Georgia’s March 24 presidential primaries will be postponed until May because of fears over the new coronavirus, state election officials announced Saturday, a day after Louisiana also pushed back its primaries.
In-person early voting, which began statewide March 2, will be halted and the election will be moved to May 19, when Georgia’s other 2020 primary elections are being held, Georgia Secretary of State Brad Raffensperger said in a statement Saturday.
In addition to public safety, one of the biggest considerations was the risk the virus posed to poll workers, who are often older, election officials said.
“Events are moving rapidly and my highest priority is protecting the health of our poll workers, and the community at large,” Raffensperger said.

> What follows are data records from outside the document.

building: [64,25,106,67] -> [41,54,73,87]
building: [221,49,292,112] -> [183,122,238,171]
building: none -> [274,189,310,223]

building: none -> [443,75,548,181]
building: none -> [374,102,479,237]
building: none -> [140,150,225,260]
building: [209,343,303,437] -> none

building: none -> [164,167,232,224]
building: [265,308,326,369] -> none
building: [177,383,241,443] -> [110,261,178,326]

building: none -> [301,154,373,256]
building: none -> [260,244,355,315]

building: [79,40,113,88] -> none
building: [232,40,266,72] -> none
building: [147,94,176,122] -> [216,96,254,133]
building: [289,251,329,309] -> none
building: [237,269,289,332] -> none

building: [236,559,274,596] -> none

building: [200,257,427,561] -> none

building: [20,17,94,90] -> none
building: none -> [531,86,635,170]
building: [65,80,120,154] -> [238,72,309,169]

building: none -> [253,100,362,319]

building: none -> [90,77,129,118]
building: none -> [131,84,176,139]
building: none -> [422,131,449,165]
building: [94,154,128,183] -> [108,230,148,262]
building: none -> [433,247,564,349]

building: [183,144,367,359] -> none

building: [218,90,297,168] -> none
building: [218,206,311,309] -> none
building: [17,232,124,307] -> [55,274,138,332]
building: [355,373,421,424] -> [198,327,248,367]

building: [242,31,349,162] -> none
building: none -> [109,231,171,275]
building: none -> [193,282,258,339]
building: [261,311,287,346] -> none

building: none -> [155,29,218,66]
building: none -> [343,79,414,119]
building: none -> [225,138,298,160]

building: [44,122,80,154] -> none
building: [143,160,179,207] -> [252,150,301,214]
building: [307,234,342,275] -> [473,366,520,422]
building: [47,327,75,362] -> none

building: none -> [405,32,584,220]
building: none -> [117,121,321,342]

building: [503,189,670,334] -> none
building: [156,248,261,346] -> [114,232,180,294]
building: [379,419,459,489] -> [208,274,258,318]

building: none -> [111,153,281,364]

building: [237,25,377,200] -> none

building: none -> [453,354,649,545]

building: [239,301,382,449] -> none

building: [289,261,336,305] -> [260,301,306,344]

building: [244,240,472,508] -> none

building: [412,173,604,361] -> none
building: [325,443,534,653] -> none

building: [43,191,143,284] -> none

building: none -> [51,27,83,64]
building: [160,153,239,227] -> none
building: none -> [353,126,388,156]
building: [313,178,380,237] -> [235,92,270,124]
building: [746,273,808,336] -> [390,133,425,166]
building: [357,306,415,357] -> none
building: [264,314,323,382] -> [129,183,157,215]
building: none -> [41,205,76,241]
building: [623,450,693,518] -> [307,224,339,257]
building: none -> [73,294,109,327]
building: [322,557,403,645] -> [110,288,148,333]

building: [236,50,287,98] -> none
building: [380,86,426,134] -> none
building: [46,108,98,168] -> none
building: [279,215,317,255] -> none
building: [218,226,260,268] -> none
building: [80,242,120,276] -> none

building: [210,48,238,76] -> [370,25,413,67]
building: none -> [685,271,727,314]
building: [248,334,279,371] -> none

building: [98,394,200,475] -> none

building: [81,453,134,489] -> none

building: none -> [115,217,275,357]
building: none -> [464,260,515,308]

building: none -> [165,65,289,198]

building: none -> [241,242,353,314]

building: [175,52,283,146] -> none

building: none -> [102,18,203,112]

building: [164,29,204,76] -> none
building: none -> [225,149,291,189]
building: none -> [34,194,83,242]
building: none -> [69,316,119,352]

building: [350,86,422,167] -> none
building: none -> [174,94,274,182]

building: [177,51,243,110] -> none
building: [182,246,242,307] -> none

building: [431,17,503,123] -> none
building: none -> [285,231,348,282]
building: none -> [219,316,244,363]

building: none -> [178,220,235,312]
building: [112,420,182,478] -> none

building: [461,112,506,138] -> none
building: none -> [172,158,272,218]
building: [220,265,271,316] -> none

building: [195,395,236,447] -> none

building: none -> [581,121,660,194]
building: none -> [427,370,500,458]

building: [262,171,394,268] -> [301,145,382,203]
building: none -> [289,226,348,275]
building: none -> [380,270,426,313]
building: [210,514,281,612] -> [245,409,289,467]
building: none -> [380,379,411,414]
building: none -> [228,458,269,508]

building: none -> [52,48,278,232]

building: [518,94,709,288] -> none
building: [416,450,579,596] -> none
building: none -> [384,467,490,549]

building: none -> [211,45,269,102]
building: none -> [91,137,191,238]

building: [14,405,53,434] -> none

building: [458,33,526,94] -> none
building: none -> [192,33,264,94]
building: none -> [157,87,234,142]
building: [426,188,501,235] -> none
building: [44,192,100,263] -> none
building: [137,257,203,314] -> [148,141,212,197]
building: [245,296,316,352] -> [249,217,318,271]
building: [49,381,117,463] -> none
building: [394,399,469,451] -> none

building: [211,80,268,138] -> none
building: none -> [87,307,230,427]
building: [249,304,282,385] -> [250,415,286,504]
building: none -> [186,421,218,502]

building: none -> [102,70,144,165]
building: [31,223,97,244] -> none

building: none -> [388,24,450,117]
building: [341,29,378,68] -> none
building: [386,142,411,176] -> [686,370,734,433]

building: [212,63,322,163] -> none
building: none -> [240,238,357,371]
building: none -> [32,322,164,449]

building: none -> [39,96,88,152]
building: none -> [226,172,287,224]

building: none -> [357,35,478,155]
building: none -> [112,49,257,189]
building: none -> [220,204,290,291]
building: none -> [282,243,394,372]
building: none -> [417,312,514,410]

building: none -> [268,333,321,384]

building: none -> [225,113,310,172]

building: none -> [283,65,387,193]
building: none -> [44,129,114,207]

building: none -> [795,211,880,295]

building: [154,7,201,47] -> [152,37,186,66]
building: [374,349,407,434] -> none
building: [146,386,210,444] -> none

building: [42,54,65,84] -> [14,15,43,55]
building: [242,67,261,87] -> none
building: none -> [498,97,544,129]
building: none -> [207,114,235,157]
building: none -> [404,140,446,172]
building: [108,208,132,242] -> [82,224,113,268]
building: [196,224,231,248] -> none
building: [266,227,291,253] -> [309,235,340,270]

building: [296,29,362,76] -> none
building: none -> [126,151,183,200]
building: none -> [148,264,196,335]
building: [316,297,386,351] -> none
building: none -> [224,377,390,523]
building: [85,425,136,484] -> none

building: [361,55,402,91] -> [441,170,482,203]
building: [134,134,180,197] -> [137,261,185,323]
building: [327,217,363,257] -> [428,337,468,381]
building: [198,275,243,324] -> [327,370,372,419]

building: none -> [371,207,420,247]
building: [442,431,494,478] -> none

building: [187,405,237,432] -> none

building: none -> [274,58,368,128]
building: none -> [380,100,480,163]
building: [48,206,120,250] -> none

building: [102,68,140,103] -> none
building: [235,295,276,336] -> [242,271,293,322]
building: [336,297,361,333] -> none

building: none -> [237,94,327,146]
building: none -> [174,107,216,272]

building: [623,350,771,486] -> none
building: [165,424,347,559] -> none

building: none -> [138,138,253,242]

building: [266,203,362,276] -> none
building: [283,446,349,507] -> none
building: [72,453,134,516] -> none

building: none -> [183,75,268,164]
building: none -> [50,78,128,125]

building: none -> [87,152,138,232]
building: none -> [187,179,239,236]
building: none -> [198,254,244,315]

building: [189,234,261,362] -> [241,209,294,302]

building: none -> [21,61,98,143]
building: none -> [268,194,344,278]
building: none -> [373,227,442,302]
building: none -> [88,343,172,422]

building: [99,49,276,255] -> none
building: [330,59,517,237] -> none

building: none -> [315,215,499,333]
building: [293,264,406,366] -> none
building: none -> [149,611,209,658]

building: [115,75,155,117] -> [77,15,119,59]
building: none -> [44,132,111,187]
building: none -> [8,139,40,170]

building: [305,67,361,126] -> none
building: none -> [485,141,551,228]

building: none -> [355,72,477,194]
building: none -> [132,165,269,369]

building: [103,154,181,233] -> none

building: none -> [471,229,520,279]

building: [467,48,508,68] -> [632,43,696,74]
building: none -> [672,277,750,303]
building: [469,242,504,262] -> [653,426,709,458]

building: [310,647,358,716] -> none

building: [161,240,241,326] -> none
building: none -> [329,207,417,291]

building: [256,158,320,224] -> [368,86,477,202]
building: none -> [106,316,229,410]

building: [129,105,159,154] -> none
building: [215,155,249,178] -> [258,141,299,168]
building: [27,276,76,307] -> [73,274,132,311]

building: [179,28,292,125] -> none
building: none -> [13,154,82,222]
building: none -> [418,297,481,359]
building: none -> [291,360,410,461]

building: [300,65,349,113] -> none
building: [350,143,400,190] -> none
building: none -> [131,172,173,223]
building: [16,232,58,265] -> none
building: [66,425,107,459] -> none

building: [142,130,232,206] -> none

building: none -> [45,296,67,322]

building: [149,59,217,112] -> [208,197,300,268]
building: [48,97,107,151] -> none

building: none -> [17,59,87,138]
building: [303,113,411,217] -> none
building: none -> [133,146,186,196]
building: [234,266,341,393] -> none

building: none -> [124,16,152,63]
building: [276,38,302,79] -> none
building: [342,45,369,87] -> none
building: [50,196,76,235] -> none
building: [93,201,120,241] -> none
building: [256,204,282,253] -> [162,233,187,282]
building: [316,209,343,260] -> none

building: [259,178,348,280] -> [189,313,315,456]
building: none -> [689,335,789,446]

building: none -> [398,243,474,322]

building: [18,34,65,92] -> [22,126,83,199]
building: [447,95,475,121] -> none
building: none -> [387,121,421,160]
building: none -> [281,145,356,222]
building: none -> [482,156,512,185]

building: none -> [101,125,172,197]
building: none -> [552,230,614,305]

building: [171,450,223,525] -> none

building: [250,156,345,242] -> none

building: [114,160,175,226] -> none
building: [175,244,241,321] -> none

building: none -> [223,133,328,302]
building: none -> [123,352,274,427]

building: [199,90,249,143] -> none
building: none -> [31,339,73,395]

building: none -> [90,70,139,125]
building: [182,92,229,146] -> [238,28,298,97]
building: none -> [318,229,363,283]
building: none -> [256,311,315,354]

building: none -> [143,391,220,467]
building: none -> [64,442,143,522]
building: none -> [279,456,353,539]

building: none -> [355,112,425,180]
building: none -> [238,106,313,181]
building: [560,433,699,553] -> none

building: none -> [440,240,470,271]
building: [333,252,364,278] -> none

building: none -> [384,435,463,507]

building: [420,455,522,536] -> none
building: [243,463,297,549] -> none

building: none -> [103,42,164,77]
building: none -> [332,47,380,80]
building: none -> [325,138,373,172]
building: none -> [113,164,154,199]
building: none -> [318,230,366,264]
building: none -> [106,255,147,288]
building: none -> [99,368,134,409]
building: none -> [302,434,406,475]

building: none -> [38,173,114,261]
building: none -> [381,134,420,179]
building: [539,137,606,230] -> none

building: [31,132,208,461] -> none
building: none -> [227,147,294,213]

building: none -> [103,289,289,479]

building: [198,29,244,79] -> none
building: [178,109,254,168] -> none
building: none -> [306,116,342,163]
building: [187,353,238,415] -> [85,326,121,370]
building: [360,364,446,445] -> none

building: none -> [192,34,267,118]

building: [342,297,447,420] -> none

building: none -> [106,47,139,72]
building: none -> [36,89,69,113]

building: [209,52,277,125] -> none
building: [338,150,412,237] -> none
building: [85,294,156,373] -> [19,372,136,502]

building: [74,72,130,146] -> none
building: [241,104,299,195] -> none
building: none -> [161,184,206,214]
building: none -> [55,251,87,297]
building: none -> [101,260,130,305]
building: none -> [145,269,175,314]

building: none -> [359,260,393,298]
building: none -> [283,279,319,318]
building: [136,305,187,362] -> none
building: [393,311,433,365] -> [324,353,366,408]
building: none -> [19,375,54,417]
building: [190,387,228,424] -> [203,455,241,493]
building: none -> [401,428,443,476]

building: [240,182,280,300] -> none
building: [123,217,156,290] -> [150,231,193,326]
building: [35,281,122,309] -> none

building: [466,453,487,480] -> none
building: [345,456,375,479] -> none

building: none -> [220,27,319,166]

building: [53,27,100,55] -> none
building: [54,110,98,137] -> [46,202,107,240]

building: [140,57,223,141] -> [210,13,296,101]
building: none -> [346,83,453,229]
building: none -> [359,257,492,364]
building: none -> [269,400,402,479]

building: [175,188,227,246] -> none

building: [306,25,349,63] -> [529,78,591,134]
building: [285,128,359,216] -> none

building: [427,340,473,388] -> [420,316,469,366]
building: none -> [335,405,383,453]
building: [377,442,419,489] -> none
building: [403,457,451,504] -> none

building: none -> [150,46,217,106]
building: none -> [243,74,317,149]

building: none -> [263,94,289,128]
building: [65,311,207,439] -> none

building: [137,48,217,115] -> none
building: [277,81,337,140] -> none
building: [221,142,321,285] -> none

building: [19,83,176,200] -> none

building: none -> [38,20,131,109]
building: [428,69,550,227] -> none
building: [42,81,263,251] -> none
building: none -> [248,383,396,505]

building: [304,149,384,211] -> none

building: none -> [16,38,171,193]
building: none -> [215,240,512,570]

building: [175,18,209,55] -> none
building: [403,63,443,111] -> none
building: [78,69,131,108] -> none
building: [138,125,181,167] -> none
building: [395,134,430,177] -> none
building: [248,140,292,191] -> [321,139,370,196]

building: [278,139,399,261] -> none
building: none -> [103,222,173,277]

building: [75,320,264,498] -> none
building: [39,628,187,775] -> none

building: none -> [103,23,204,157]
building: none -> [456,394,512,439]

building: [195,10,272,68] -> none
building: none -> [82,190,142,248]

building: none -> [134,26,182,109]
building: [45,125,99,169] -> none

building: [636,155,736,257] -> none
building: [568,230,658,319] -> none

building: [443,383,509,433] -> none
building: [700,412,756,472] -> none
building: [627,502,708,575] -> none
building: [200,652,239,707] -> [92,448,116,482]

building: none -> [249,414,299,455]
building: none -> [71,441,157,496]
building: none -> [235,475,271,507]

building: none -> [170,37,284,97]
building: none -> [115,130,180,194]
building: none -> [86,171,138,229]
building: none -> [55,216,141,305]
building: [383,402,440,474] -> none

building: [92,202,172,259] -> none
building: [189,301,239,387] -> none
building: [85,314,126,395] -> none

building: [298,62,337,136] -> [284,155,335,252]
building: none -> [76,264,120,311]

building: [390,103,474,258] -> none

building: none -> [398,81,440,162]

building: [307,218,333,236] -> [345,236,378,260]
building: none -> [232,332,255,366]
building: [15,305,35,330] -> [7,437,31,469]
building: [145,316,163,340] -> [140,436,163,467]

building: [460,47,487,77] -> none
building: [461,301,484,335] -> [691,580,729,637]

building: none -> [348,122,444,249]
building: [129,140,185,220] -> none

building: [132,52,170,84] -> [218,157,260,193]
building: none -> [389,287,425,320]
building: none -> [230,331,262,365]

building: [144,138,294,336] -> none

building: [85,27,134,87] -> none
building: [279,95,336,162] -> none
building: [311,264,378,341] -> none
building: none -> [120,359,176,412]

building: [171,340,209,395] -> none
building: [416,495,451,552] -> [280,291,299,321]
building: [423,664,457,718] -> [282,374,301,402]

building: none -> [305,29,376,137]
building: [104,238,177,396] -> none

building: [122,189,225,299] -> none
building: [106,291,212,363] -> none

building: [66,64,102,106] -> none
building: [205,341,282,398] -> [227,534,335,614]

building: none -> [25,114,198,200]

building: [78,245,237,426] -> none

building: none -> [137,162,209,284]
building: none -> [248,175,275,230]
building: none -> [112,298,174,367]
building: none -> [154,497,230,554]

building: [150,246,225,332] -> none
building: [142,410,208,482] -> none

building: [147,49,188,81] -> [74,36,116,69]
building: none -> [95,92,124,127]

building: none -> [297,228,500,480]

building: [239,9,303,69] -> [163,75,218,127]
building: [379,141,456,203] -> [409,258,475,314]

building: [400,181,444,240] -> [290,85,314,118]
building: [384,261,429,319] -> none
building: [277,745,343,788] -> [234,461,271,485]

The action followed Republican Gov. Brian Kemp’s signature of an emergency declaration that unlocked sweeping powers to fight COVID-19. In a speech Saturday, the governor renewed a call for places of worship, schools and others to consider canceling large gatherings as cases in the state rise.
On Friday, Louisiana became the first state to postpone its presidential primaries due to the virus.
As of Saturday, the virus had infected more than 150,000 people worldwide and killed over 5,600. Georgia is reporting 66 confirmed cases, with most concentrated around metro Atlanta. One death in the state has been attributed to the virus.
Only one candidate is on the Republican ballot in Georgia for the presidential primary: President Donald Trump.
The Democratic race has been narrowed to a two-man matchup between former Vice President Joe Biden and Vermont Sen. Bernie Sanders. Biden has been beating Sanders among key demographics at play in Georgia Democratic politics like African Americans and suburban voters and has been endorsed by a slew of state and local officials.
Raffensperger’s office said that the decision to postpone the election was made in consultation with the state Democratic and Republican Parties.
“Our priority is to protect the health and safety of all Georgians and to ensure that as many people as possible have an opportunity to vote,” state Sen. Nikema Williams, chair of the Democratic Party of Georgia said, according to the statement. “Continued in-person voting could compromise both goals.”
All votes already cast, including in-person and absentee ballots, will be counted, the statement says.